**Texte choisi**

-----

J'ai eu, durant les mois d'hiver du début 43, à la maison, un officier anglais venu pour visiter les postes de D.C.A., la "Flag". Il n'arrivait pas à croire que je pouvais rentrer dans le poste allemand comme dans ma propre maison ! Nous avions un terrain à côté, travaillé et soigné, je peux te l'assurer ! Je m'étais arrangé pour charruer le champ le lendemain de son arrivée. Il parlait parfaitement le français, sans aucun accent. Je lui appris quelques bribes de breton. Un grain survient et Peter d'appeler : "Come ! Vous allez prendre un café !" et a demandé à un factionnaire de tenir les chevaux.

-----

**Extraits de données**
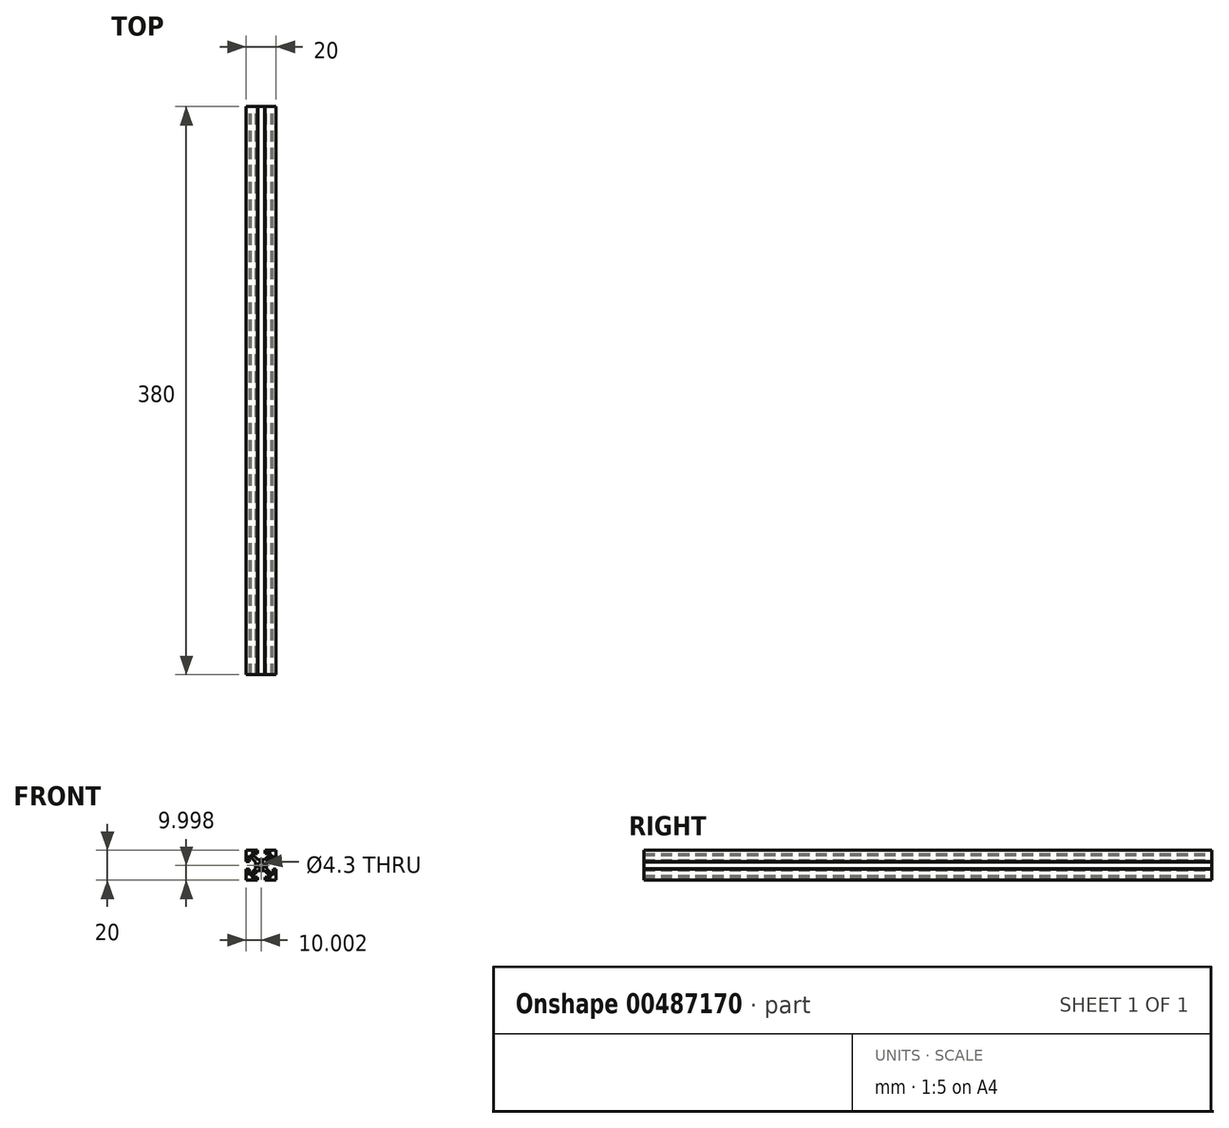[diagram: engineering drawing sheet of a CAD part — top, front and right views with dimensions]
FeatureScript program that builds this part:
annotation { "Feature Type Name" : "Feature", "Feature Type Description" : "" }
export const myFeature = defineFeature(function(context is Context, id is Id, definition is map)
    precondition{}
    {
        {
            var Q0;
            Q0=qCreatedBy(makeId("Front.planeOp"),FACE);
            var sketch = newSketch(context, id + "F0", { "sketchPlane" : qUnion([Q0])});
            skLineSegment(sketch, "E0.bottom", {"start": v(-9.74, 9.77) * mm, "end": v(-2.24, 9.77) * mm});
            skLineSegment(sketch, "E0.left", {"start": v(-9.74, 9.77) * mm, "end": v(-9.74, 2.27) * mm});
            skLineSegment(sketch, "E0.right", {"start": v(10.26, 9.77) * mm, "end": v(10.26, 2.27) * mm});
            skArc(sketch, "E1", {"start": v(2.41, -0.23) * mm, "mid": v(0.26, 1.92) * mm, "end": v(-1.89, -0.23) * mm});
            skLineSegment(sketch, "E2.bottom", {"start": v(-1.97, 3.42) * mm, "end": v(2.5, 3.42) * mm});
            skLineSegment(sketch, "E2.left", {"start": v(-3.39, 2) * mm, "end": v(-3.39, -0.23) * mm});
            skLineSegment(sketch, "E2.right", {"start": v(3.91, 2) * mm, "end": v(3.91, -0.23) * mm});
            skLineSegment(sketch, "E3", {"start": v(-2.24, 9.77) * mm, "end": v(-2.24, 7.77) * mm});
            skLineSegment(sketch, "E4", {"start": v(-2.24, 7.77) * mm, "end": v(-6.32, 7.77) * mm});
            skLineSegment(sketch, "E5", {"start": v(2.76, 9.77) * mm, "end": v(2.76, 7.77) * mm});
            skPoint(sketch, "E5.endSnap0", {"position": v(-5.99, 7.77) * mm});
            skLineSegment(sketch, "E6", {"start": v(2.76, 7.77) * mm, "end": v(6.85, 7.77) * mm});
            skLineSegment(sketch, "E7", {"start": v(-7.74, 6.35) * mm, "end": v(-7.74, 2.27) * mm});
            skLineSegment(sketch, "E8", {"start": v(-7.74, 2.27) * mm, "end": v(-9.74, 2.27) * mm});
            skLineSegment(sketch, "E9", {"start": v(-7.74, 6.35) * mm, "end": v(-3.39, 2) * mm});
            skLineSegment(sketch, "E10", {"start": v(-1.97, 3.42) * mm, "end": v(-6.32, 7.77) * mm});
            skPoint(sketch, "E10.endSnap0", {"position": v(-6.32, -0.18) * mm});
            skLineSegment(sketch, "E11", {"start": v(8.26, 6.35) * mm, "end": v(8.26, 2.27) * mm});
            skLineSegment(sketch, "E12", {"start": v(8.26, 2.27) * mm, "end": v(10.26, 2.27) * mm});
            skPoint(sketch, "E13.orphan", {"position": v(10.26, 7.77) * mm});
            skLineSegment(sketch, "E14", {"start": v(2.5, 3.42) * mm, "end": v(6.85, 7.77) * mm});
            skLineSegment(sketch, "E15", {"start": v(3.91, 2) * mm, "end": v(8.26, 6.35) * mm});
            skPoint(sketch, "E16.orphan", {"position": v(-9.74, 7.77) * mm});
            skPoint(sketch, "E17.orphan", {"position": v(-3.39, 3.42) * mm});
            skPoint(sketch, "E18.orphan", {"position": v(3.91, 3.42) * mm});
            skLineSegment(sketch, "E19", {"start": v(-9.74, -0.23) * mm, "end": v(10.26, -0.23) * mm, "construction": true});
            skPoint(sketch, "E0.top.end.orphan", {"position": v(10.26, -10.23) * mm});
            skPoint(sketch, "E0.top.start.orphan", {"position": v(-9.74, -10.23) * mm});
            skLineSegment(sketch, "E20.MirrorCS", {"start": v(-9.74, -10.23) * mm, "end": v(-9.74, -2.73) * mm});
            skLineSegment(sketch, "E21.MirrorCS", {"start": v(-7.74, -2.73) * mm, "end": v(-9.74, -2.73) * mm});
            skLineSegment(sketch, "E22.MirrorCS", {"start": v(-7.74, -6.82) * mm, "end": v(-7.74, -2.73) * mm});
            skLineSegment(sketch, "E23.MirrorCS", {"start": v(-7.74, -6.82) * mm, "end": v(-3.39, -2.47) * mm});
            skLineSegment(sketch, "E24.MirrorCS", {"start": v(-3.39, -2.47) * mm, "end": v(-3.39, -0.23) * mm});
            skArc(sketch, "E25.MirrorCS", {"start": v(2.41, -0.23) * mm, "mid": v(0.26, -2.38) * mm, "end": v(-1.89, -0.23) * mm});
            skLineSegment(sketch, "E26.MirrorCS", {"start": v(-1.97, -3.88) * mm, "end": v(-6.32, -8.23) * mm});
            skLineSegment(sketch, "E27.MirrorCS", {"start": v(-1.97, -3.88) * mm, "end": v(2.5, -3.88) * mm});
            skLineSegment(sketch, "E28.MirrorCS", {"start": v(-2.24, -8.23) * mm, "end": v(-6.32, -8.23) * mm});
            skLineSegment(sketch, "E29.MirrorCS", {"start": v(-2.24, -10.23) * mm, "end": v(-2.24, -8.23) * mm});
            skLineSegment(sketch, "E30.MirrorCS", {"start": v(-9.74, -10.23) * mm, "end": v(-2.24, -10.23) * mm});
            skLineSegment(sketch, "E31.MirrorCS", {"start": v(2.76, -10.23) * mm, "end": v(2.76, -8.23) * mm});
            skLineSegment(sketch, "E32.MirrorCS", {"start": v(2.76, -8.23) * mm, "end": v(6.85, -8.23) * mm});
            skLineSegment(sketch, "E33.MirrorCS", {"start": v(2.5, -3.88) * mm, "end": v(6.85, -8.23) * mm});
            skLineSegment(sketch, "E34.MirrorCS", {"start": v(3.91, -2.47) * mm, "end": v(8.26, -6.82) * mm});
            skLineSegment(sketch, "E35.MirrorCS", {"start": v(8.26, -6.82) * mm, "end": v(8.26, -2.73) * mm});
            skLineSegment(sketch, "E36.MirrorCS", {"start": v(8.26, -2.73) * mm, "end": v(10.26, -2.73) * mm});
            skLineSegment(sketch, "E37.MirrorCS", {"start": v(10.26, -10.23) * mm, "end": v(10.26, -2.73) * mm});
            skLineSegment(sketch, "E38.MirrorCS", {"start": v(3.91, -2.47) * mm, "end": v(3.91, -0.23) * mm});
            skLineSegment(sketch, "E39.trimOffspring", {"start": v(2.76, 9.77) * mm, "end": v(10.26, 9.77) * mm});
            skLineSegment(sketch, "E40.trimOffspring", {"start": v(2.76, -10.23) * mm, "end": v(10.26, -10.23) * mm});
            skSolve(sketch);
        }
        {
            var Q0;
            Q0 = qSketchRegion(id + "F0", true);
            extrude(context, id + "F1", {"entities" : qUnion([Q0]), "depth" : 190 * mm, "hasSecondDirection" : true, "secondDirectionOppositeDirection" : true, "secondDirectionDepth" : 190 * mm});
        }
    });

-----

**Consigne 1**
Transcris le récit de l'hiver 43 depuis « J'ai eu, durant » jusqu'à « tenir les chevaux. » inclus.
**Consigne 2**
D'après le récit de l'hiver 43, les affirmations suivantes sont-elles exactes ? Réponds par oui ou non à chacune et cite les mots du texte qui tranchent. (a) L'officier anglais parlait français avec un fort accent. (b) Le narrateur a appris quelques bribes de breton à l'officier. (c) Le narrateur s'était arrangé pour labourer le champ le lendemain de l'arrivée de l'officier.
Ces enregistrements n'ont aucun lien avec le texte.

**Résultat final 1**
J'ai eu, durant les mois d'hiver du début 43, à la maison, un officier anglais venu pour visiter les postes de D.C.A., la "Flag". Il n'arrivait pas à croire que je pouvais rentrer dans le poste allemand comme dans ma propre maison ! Nous avions un terrain à côté, travaillé et soigné, je peux te l'assurer ! Je m'étais arrangé pour charruer le champ le lendemain de son arrivée. Il parlait parfaitement le français, sans aucun accent. Je lui appris quelques bribes de breton. Un grain survient et Peter d'appeler : "Come ! Vous allez prendre un café !" et a demandé à un factionnaire de tenir les chevaux.

**Résultat final 2**
(a) Non : « Il parlait parfaitement le français, sans aucun accent. »
(b) Oui : « Je lui appris quelques bribes de breton. »
(c) Oui : « Je m'étais arrangé pour charruer le champ le lendemain de son arrivée. »